Amidst more massive persecution and the appearance of an Anti-Ahmadiyya movement called Tehreek-e-Khatme Nabuwwat, Pasban Khatme Nabuwwat launched by all Islamist parties, the Government of Pakistan under Zulfiqar Ali Bhutto passed the Second Amendment to the Constitution of Pakistan, declaring members "of the Quadiani Group or the Lahori Group (who call themselves Ahmadis or by any other name)", to be non-Muslims.

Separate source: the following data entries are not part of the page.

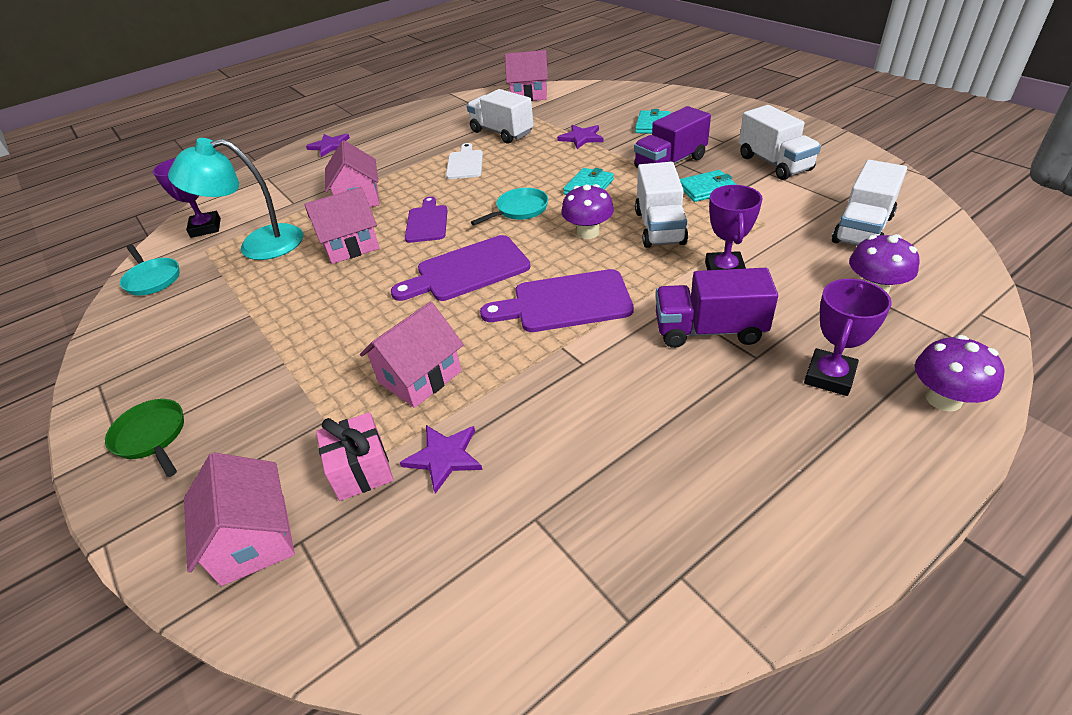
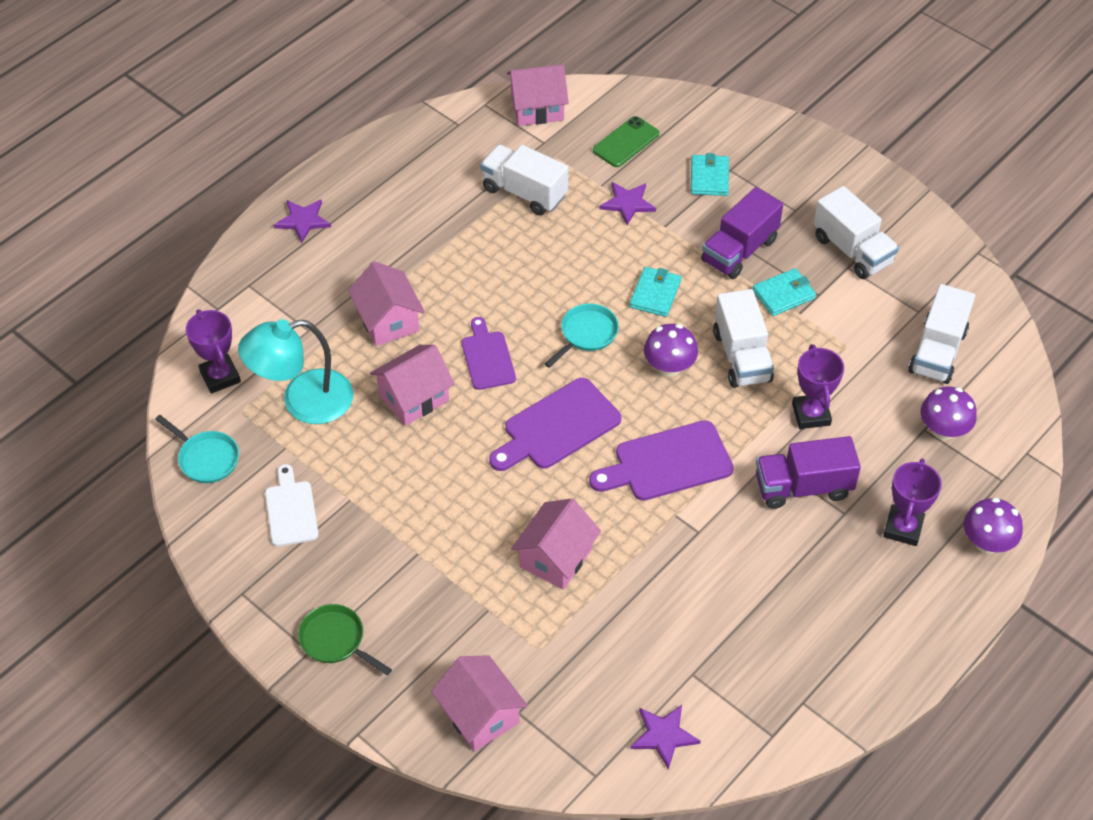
camera: 15 degrees left, 10 degrees up
(361, 469) = (540, 650): pink gift -> none
(444, 457) = (606, 632): purple star -> purple star (664, 735)
(465, 163) = (496, 254): white cutting board -> white cutting board (291, 510)
(590, 109) = (626, 142): none -> green phone

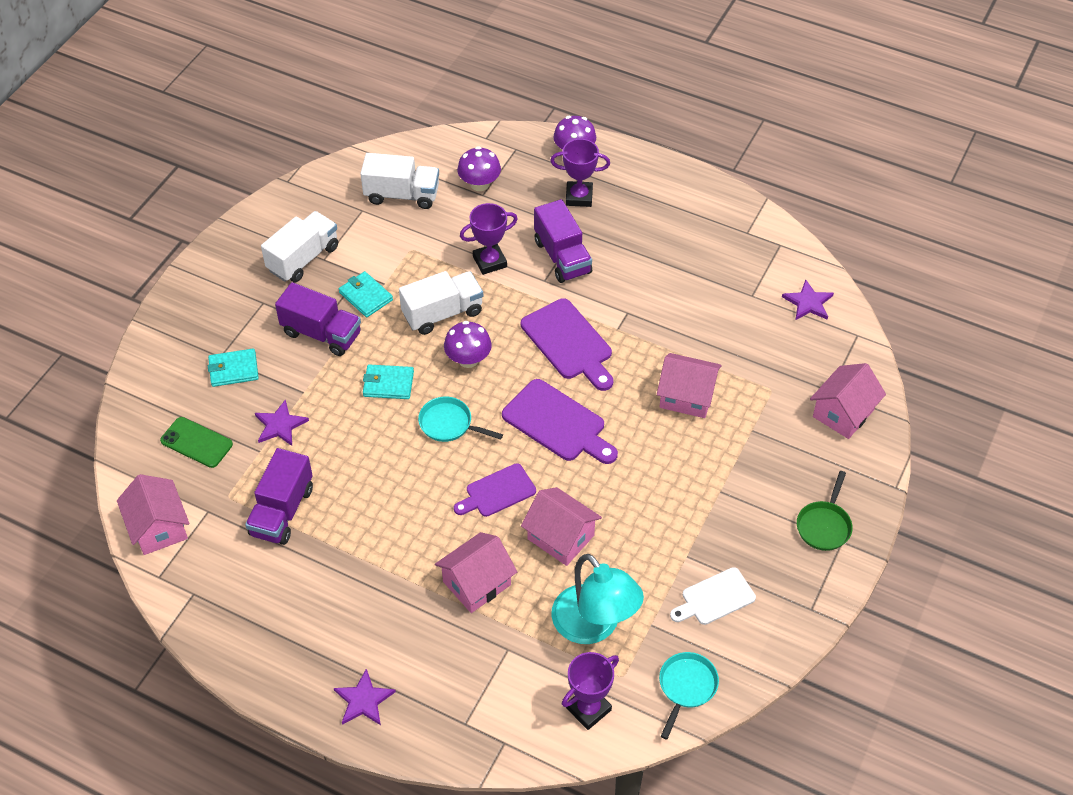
camera: 105 degrees left, 0 degrees up
(524, 192) = (282, 511): white truck -> purple truck

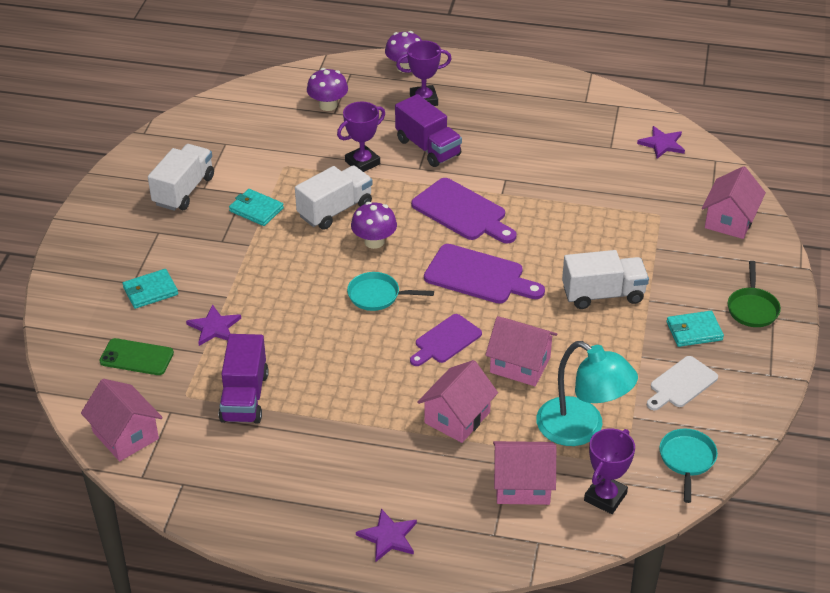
camera: 15 degrees left, 10 degrees down
(321, 333) = (225, 246): purple truck -> none
(388, 384) = (306, 275): turquoise wallet -> turquoise wallet (694, 331)
(402, 195) = (258, 125): white truck -> white truck (603, 294)
(686, 396) = (587, 233): pink house -> pink house (522, 485)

==== 1984 Anti-Ahmadiyya Amendment ====

Under president Zia-ul-Haq, an anti-Ahmadiyya ordinance was made in the Constitution of Pakistan which restricted the freedom of religion for Ahmadis. According to this law, Ahmadis cannot call themselves Muslim or "pose as Muslims" which is punishable by three years in prison.

==== Headquarters shifted to London ====
Following the enactment of these two amendments, which legalized persecution of Ahmadis, Mirza Tahir Ahmad, the caliph of the community, shifted the central headquarters to London in 1985.

==Demographics==

Ahmadi Proportion of each Pakistani District in 2017 according to the Pakistan Bureau of Statistics

According to the 2023 census, there are 162,684 Ahmadis forming 0.07% of the total population, which is a decline from 191,737 in 2017 Census. Major decline in population was observed in Khyber Pakhtunkhwa where the population declined from 7,204 in 2017 to 951 in 2023; and in Balochistan where the population declined from 2,113 in 2017 to 557 in 2023.

However, the official census data on Ahmadiyya population is unreliable as many Ahmadis don't self-identify as such in census due to discrimination and many have boycotted the Census. According to the community estimates, the Ahmadi population is between 400,000 to 600,000, while the US Commission on International Religious Freedom estimates it to be 4 million.

As per the 2023 Census, the Lalian tehsil has the highest Ahmadi population at 13.41 %. And form majority in the city of Rabwah. Other population centres include Lahore, Gujranwala, Rawalpindi, Faisalabad, Sialkot, Sheikhupura, Jhelum in Punjab; Karachi, Larkana and Hyderabad in Sindh; Mirpur and Kotli in Azad Kasmir; Nowshera and Peshawar in Khyber Pakhtunkhwa.

==Community issues==

Qadiani and Mirzai are the derogatory terms used for Ahmadis. Anti-Ahmadiyya groups have called for an Islamist jihad to finish off the community.

In 1974, Pakistan's Second Amendment to the Constitution officially declared Ahmadis to be non-Muslims. In 2018, Azad Jammu and Kashmir parliament also declared Ahmadis as non-Muslims through the Azad Jammu and Kashmir Interim Constitution (Twelfth Amendment) Bill, 2018.